スクエア専用品とスクエア・オクタ兼用品があります。最近の製品はだいたい兼用品です。てか、そもそも八角形ソケットのオクタリンクが超レアです。
固定ボルトが外れても、クランクはシャフトにびっちり嵌まり込みます。返しやねじ溝はありませんが、少々の押し引きは通用しません。ぞくに圧入の状態です。
で、このびちっと嵌まり込んだクランクとシャフトをこのコッタレスリムーバーで引きはがします。
奥のねじがクランクのみぞにはまって台座になって、手前のねじがシャフトをぐりぐり押し出します。小さなジャッキみたいな装置です。
裏技と禁じ手
工具なしでクランクを外す方法はこつこつハンマーです。上述のようにスクエアクランクのソケットとBBのシャフトには返しやねじみぞがありません。どっちの表面もつるぺたです。
ためになんらかの衝撃を加え続けると、徐々に圧着を緩められます。ゴムハンマーで内側から外側にこつこつ叩くのがコッタレス工具の代打のおはこです。
さらなる禁じ手は固定ボルトを外して、自転車をふつうにこぐことです。だいたい町内一周でクランクがグラグラのユルユルになります。
しかし、このごり押しのやり方では力のかかり方にかたよりが出て、しばしばソケットやシャフトが歪むとか曲がるとかします。ちゃんと工具を使いましょう。
逆に取り付けのときに固定ボルトを締めても、走行中にグラグラやユルユルに見舞われるなら、ねじを増し締めしましょう。
クランクの交換・取り付け編
スクエアクランクの取り付けは取り外しよりかんたんです。ボルトでクランクを固定するだけです。使用工具は8mmアーレンキーのみです。
上記のコッタレスリムーバーはクランクを取り外すだけの工具です。取り付けには無用の長物です。ためにリムーバー=取り外すものです。着脱両用のマスターツールではない。
角度とサイドに注意
取り付けの注意点はクランクの角度と左右です。リング付きを右に、リングなしを左に付けます。
悪ふざけをして、左右のアームを直角にするとか、別々の左クランクを両サイドに付けるとかしない。
で、固定ボルトをしっかり締めます。塩ビパイプとかでアーレンキーの柄を延長すると、らくに力を加えられます。

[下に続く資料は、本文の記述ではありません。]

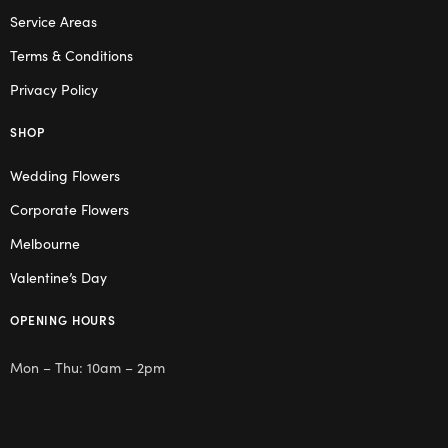
Service Areas
Terms & Conditions
Privacy Policy
SHOP
Wedding Flowers
Corporate Flowers
Melbourne
Valentine’s Day
OPENING HOURS
Mon – Thu: 10am – 2pm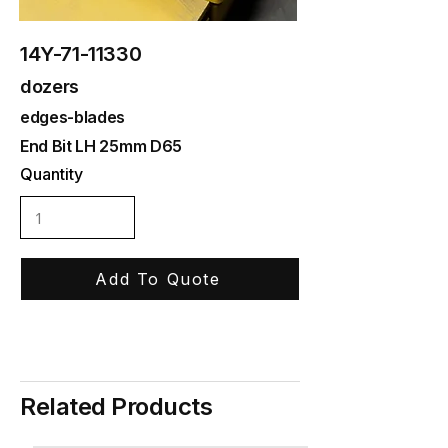
14Y-71-11330
dozers
edges-blades
End Bit LH 25mm D65
Quantity
Add To Quote
Related Products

アルムやスチールの金属フレームは競技用のカーボンフレームよりおおらかです。少々の締め過ぎは無問題です。締めなさすぎは走行中のグラグラの遠因になりますし。
BB交換は別物
クランクの交換はこむずかしいものじゃありません。ぼくの個人的なつまづきは「工具の名前が分からない!」でしたし。
『コッタレスクランクリムーバー』は日常生活では出てきません。
が、クランクの軸、ボトムブラケット、BBの交換はヒトクセです。別の専用工具が必要ですし、長期の屋外駐輪のチャリのBBはおうおうに黒歴史レベルのタブーです。

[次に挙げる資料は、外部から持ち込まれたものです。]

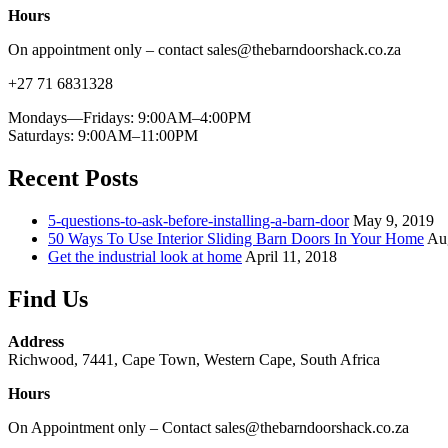
Hours
On appointment only – contact sales@thebarndoorshack.co.za
+27 71 6831328
Mondays—Fridays: 9:00AM–4:00PM
Saturdays: 9:00AM–11:00PM
Recent Posts
5-questions-to-ask-before-installing-a-barn-door
May 9, 2019
50 Ways To Use Interior Sliding Barn Doors In Your Home
Au
Get the industrial look at home
April 11, 2018
Find Us
Address
Richwood, 7441, Cape Town, Western Cape, South Africa
Hours
On Appointment only – Contact sales@thebarndoorshack.co.za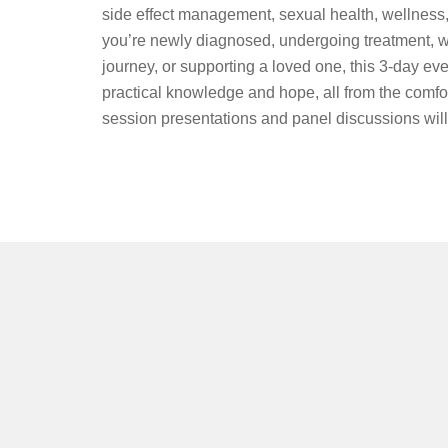
side effect management, sexual health, wellness
you’re newly diagnosed, undergoing treatment, we
journey, or supporting a loved one, this 3-day eve
practical knowledge and hope, all from the comfo
session presentations and panel discussions will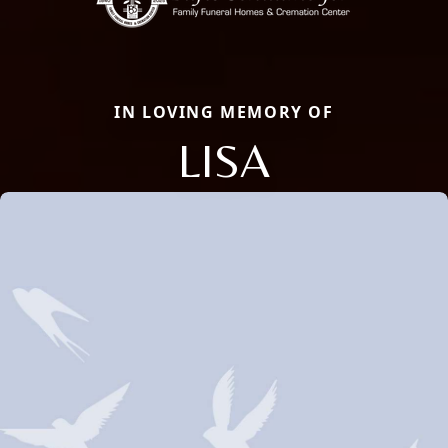
IN LOVING MEMORY OF
LISA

そして、スポーツバイクのBBは規格と仕様のジャングルです。しろうともくろうともこの全容を完全に把握しきれません。ポケモンのようにあとからあとから新型が増殖します。
そして、交換せずとも、お掃除するなら、コッタレスクランクリムーバーを。自転車いじりへの一歩がまちがいなく開けます。